Install with Docker

This page explain how to start Datashare within a Docker in server mode.

Prerequisites

Datashare platform is designed to function effectively by utilizing a combination of various services. To streamline the development and deployment workflows, Datashare relies on the use of Docker containers. Docker provides a lightweight and efficient way to package and distribute software applications, making it easier to manage dependencies and ensure consistency across different environments.

Read more about how to install Docker on your system.

Starting Datashare with multiple containers

Within Datashare, Docker Compose can play a significant role in enabling the setup of separated and persistent services for essential components.

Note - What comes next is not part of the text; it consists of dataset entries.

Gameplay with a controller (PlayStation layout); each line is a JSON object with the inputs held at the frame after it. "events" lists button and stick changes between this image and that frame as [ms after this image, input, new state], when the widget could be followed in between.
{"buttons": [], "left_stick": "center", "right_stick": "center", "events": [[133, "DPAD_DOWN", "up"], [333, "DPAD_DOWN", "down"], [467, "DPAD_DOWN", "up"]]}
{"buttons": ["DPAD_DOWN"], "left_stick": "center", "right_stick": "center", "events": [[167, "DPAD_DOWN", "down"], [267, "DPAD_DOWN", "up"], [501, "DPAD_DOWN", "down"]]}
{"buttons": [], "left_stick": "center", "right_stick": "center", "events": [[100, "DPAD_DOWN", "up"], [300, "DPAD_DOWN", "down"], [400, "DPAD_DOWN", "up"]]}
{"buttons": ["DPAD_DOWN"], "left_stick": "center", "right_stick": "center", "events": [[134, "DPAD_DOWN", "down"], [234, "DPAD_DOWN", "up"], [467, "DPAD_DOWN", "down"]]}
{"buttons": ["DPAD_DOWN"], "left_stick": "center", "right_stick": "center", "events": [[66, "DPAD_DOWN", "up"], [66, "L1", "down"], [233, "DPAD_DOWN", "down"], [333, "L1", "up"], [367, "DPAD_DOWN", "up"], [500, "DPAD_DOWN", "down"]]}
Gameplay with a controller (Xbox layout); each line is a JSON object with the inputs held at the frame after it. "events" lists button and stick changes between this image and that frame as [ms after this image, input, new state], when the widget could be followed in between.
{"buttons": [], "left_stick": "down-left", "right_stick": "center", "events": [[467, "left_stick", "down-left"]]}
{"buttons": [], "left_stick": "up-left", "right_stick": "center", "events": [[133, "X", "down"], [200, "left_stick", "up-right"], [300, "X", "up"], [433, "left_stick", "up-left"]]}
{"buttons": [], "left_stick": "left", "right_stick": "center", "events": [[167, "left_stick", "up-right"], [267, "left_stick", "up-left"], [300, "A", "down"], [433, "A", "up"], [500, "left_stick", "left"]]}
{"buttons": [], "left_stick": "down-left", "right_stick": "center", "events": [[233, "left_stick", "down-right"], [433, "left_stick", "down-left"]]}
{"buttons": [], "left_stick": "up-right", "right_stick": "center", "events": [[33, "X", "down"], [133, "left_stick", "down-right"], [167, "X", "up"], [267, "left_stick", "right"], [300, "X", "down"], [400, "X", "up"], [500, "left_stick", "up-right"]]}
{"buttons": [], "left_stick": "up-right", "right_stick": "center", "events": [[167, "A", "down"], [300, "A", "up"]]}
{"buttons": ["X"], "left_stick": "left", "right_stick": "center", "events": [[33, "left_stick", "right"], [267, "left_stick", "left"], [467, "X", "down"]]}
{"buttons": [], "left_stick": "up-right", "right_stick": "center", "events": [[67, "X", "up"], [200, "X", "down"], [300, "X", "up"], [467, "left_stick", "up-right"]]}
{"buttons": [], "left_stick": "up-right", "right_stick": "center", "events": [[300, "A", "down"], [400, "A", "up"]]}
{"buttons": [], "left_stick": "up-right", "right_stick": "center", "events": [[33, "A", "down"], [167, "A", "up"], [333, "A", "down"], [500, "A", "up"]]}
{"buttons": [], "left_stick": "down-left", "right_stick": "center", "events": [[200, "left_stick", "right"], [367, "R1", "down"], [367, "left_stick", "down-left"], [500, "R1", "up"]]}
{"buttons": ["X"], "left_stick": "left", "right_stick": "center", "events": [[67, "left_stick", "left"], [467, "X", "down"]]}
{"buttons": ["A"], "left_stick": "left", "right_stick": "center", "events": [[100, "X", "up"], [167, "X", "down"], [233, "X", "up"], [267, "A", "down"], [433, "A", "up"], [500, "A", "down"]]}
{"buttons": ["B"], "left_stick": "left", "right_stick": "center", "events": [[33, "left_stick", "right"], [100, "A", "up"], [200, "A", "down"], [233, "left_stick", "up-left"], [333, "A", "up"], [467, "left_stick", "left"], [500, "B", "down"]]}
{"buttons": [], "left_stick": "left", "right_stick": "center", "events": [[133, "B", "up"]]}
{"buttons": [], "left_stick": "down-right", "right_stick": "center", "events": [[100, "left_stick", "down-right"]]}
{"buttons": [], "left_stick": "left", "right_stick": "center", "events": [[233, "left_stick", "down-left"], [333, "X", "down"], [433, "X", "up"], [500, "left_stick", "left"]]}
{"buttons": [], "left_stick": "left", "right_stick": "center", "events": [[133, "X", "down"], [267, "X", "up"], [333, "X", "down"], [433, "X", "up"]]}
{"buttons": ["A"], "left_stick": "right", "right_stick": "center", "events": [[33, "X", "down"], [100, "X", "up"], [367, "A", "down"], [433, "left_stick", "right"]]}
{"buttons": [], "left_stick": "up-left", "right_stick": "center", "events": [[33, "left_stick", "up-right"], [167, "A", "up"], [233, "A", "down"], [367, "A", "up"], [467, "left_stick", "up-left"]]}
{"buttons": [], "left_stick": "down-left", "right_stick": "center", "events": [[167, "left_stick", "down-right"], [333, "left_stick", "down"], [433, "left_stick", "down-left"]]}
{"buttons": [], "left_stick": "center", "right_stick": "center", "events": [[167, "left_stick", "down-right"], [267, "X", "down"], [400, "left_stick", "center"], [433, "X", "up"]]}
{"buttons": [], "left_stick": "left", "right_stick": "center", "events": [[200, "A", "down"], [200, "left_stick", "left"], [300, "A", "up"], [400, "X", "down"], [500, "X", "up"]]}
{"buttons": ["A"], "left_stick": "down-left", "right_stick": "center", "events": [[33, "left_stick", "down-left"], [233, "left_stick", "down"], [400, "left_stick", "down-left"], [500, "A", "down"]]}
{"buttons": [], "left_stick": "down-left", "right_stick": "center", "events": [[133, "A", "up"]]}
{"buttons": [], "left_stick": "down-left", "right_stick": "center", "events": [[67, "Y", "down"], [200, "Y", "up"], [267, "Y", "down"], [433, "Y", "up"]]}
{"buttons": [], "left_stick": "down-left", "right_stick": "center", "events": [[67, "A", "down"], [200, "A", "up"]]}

By utilizing Docker Compose, you can define and manage multiple containers as part of a unified service. This allows for seamless orchestration and deployment of interconnected services, each serving a specific purpose within the Datashare ecosystem.

Specifically, Docker Compose allows you to configure and launch separate containers for PostgreSQL, Elasticsearch, and Redis. These containers can be set up in a way that ensures their data is persistently stored, meaning that any information or changes made to the database, search index, or key-value store will be retained even if the containers are restarted or redeployed.

This separation of services using Docker Compose provides several advantages. It enhances modularity, scalability, and maintainability within the Datashare platform. It allows for independent management and scaling of each service, facilitating efficient resource utilization and enabling seamless upgrades or replacements of individual components as needed.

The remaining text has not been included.